▸ **Текст**:
--- --- ---

Однако, угрозы и вызовы, с которыми сегодня столкнулась цивилизация, не имеют аналогов в прошлом, как по масштабам, так и по возможным последствиями. Перечень глобальных проблем современности производит внушительное впечатление. Среди них – мировой финансовый кризис, значительное ослабление мирового вектора устойчивого развития, рост экономического и социального неравенства в мире, угрозы терроризма, экстремизма и радикализма, растущие сложности в диалоге между различными культурами».2
Из числа названных исследователем угроз, проблемы радикализма, экстремизма и терроризма сегодня выходят на первый план. Осмысление сущности этих патологических явлений – это, пожалуй, одна из центральных стратегических задач, вставших перед философской мыслью современности.
В течение последних более двадцати лет в разных районах мира особенно активно формируются зоны возрастающей многоуровновой нестабильности – социально-политической, этнополитической, военно-политической – с активной вовлеченностью в дестабилизационные процессы и акции радикальных, ультрарадикальных и экстремистских организаций, движений, группировок и режимов, образующих в своей совокупности религиозные движения.
По мнению целого ряда российских ученых, таких, как Н.Г.Киреева, Р.Г.Ланда, З.И.Левина, Л.И.Фадеева и других процесс радикализации в разных странах и регионах мира протекает с разной степенью интенсивности, что в существенной степени обусловлено влиянием национального и религиозного факторов, в частности идеологии национализма и религиозного фундаментализма. Из числа вышеперечисленных исследователей Р.Г.Ланда еще в середине 90-х годов ХХ вв. пришел к выводу, что «одной из причин неудачи фундаменталистов на всем постсоветском пространстве будут национализм и регионализм».1
В самом деле, среди множества проблем современности проблема религиозного экстремизма с оттенком национализма занимает превалирующее место. Несмотря на то, что религиозный экстремизм как явление общественно-политической жизни существует достаточно давно,2 масштабы, которые приняла сегодня данная угроза, беспрецедентны. Эта угроза приобрела планетарный характер и стала одной из глобальных проблем человечества. Возможность применения религиозными экстремистическими движениями оружия массового поражения ставит человечество на грань катастрофы. Изменился в сущности и характер экстремизма. Применяемое ими насилие, может носить разный характер, оно и формирует у масс людей экзистенциональный страх.

--- --- ---

▸ **Исходные материалы**:
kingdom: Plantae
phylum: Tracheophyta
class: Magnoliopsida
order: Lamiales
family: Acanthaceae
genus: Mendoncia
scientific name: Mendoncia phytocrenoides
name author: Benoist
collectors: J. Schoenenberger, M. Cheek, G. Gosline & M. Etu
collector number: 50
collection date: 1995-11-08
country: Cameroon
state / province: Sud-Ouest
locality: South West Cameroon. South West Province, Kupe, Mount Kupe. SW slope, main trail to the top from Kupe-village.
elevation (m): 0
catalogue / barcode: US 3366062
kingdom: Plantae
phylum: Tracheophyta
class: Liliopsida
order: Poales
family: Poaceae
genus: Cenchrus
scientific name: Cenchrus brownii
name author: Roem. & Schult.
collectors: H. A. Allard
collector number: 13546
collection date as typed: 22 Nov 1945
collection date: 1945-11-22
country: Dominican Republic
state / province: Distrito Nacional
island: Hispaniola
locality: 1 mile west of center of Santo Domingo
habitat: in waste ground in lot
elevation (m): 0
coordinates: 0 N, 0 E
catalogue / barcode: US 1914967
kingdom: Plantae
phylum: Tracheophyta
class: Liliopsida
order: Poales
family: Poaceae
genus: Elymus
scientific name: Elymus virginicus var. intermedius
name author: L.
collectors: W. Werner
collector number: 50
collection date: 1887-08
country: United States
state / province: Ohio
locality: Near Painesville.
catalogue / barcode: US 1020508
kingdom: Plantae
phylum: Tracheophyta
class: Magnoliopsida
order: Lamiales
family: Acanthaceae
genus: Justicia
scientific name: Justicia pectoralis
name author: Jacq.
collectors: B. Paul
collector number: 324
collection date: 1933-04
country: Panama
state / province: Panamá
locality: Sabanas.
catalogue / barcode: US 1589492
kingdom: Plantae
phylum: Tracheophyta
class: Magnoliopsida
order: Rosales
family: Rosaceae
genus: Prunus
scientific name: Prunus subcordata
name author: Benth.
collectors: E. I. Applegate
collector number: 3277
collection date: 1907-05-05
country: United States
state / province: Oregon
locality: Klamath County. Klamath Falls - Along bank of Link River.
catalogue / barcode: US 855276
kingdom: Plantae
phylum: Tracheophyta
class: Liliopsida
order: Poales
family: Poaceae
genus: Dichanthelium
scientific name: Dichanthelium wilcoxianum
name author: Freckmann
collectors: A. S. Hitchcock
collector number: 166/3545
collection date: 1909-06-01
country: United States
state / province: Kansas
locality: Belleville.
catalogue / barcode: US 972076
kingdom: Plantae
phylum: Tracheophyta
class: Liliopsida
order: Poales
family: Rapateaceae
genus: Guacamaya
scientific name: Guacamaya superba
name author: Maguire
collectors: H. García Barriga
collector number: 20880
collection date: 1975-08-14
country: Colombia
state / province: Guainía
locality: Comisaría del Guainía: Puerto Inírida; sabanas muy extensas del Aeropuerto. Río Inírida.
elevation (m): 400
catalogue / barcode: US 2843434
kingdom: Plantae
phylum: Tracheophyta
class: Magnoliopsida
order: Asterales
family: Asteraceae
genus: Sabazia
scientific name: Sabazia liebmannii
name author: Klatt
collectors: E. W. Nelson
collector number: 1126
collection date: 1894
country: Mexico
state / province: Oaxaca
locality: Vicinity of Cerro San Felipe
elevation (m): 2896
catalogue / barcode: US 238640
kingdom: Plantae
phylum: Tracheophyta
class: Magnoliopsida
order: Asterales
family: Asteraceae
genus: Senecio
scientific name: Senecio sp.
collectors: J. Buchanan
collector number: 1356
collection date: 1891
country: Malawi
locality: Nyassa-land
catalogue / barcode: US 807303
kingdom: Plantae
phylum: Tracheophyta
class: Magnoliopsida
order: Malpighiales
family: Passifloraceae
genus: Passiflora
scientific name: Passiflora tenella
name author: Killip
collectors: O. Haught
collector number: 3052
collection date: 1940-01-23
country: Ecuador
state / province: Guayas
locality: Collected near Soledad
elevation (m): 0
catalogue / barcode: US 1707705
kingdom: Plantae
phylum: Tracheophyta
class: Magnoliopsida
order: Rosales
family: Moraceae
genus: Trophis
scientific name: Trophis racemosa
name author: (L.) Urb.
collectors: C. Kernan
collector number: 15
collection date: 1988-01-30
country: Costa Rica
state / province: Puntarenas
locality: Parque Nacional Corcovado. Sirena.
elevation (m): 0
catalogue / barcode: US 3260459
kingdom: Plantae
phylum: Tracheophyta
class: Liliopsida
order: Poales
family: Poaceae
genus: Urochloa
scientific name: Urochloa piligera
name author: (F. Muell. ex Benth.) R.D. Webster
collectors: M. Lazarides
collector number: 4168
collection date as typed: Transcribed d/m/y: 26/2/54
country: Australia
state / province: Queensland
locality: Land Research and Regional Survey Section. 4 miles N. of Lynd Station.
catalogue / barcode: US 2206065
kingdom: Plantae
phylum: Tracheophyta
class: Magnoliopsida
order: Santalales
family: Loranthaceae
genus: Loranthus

--- --- ---

▸ **Задание 1**:
Ответьте по тексту о религиозном экстремизме:
(a) Какие виды нестабильности названы в зонах, формирующихся в разных районах мира?
(b) К какому выводу Р.Г.Ланда пришел в середине 90-х годов?
(c) Что, согласно тексту, ставит человечество на грань катастрофы?
▸ **Задание 2**:
Продолжите текст о религиозном экстремизме, начиная сразу после его последнего предложения.

▸ **Ответ 1**:
(a) Социально-политическая, этнополитическая и военно-политическая.
(b) Он пришел к выводу, что «одной из причин неудачи фундаменталистов на всем постсоветском пространстве будут национализм и регионализм».
(c) Возможность применения религиозными экстремистическими движениями оружия массового поражения.

▸ **Ответ 2**:
Острота проблемы экстремизма и радикализма, на наш взгляд, обусловила и многоаспектность изучения данного явления - юридическую квалификацию экстремизма, определение его социально деструктивных функций, социально-политический анализ, социально-психологическую оценку его причин и следствий, выявление исторических корней. Изучаются его этнические, политические, экономические, социальные корни, но из виду часто упускаются философские, мировоззренческие и религиоведческие возможности анализа экстремизма. Между тем именно философия и мировоззрение во многом определяют решения и поведение человека в кризисные периоды развития общества. Эти периоды, «по сути, являются точками бифуркаций в развитии социальных систем».1
По мнению российского исследователя М.Я.Яхъяева, «в современной политической науке терминологии понятие «экстремизм» является одним из наиболее часто используемых понятий. Однако частного, однозначного определения термина «экстремизм» пока не существует, если не считать таковым чаще всего встречающееся, достаточно абстрактное и расплывчатое определение»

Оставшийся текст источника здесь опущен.